JERUSALEM (Reuters) - California-based electric car operator Better Place unveiled plans on Thursday to build a charging system for electric vehicles in Jerusalem, in addition to a network it has installed in the Israeli city of Tel Aviv.
About 100 charging stations will be placed on Jerusalem streets by 2011, when Israel plans to have electric cars available for mass consumption, Shai Agassi, CEO of Better Place, said. Twenty of the stations have already been placed.
At a ceremony where he signed the agreement with Israeli officials, Agassi said a transition to greener means of transportation could make for cleaner air, and called Israel “a leader in the road to sustainable mobility.”
Electric car batteries used in Israel will have a range of 160-200 km (100-125 miles), sufficient to cover the distances among most of the small country’s main urban centers. They would take 3-4 hours to charge, Better Place said in a statement.

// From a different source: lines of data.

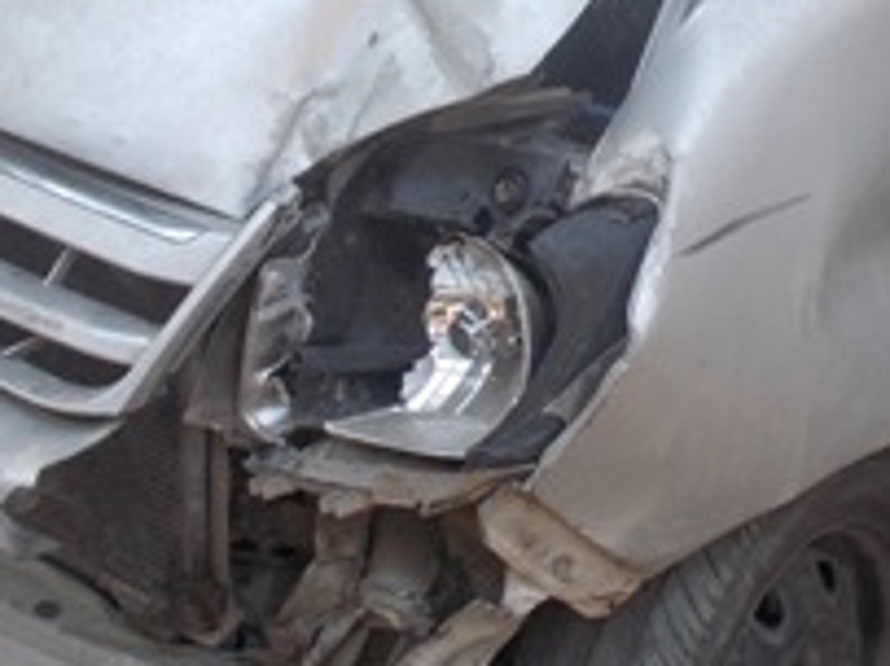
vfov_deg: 17.9
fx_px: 2107
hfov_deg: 23.7
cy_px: 158
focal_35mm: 82
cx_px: 636
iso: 80
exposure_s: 1/320
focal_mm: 4.6
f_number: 3.2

Israel regards Jerusalem as its indivisible capital, including the eastern sector it captured in a 1967 war and annexed in a move not recognized internationally. Palestinians want the city as capital of a future state.
Better Place, a $200-million venture-backed company, is in an early stage, testing charge spots in Israel with plans to follow in Denmark, and is working with Renault and Nissan to develop electric car infrastructure.
The firm has also announced partnerships with Australia, California and Hawaii, worth about $2 billion in total, to expand its network in the coming years as markets search for alternatives to cut carbon emissions and pricey fuel imports.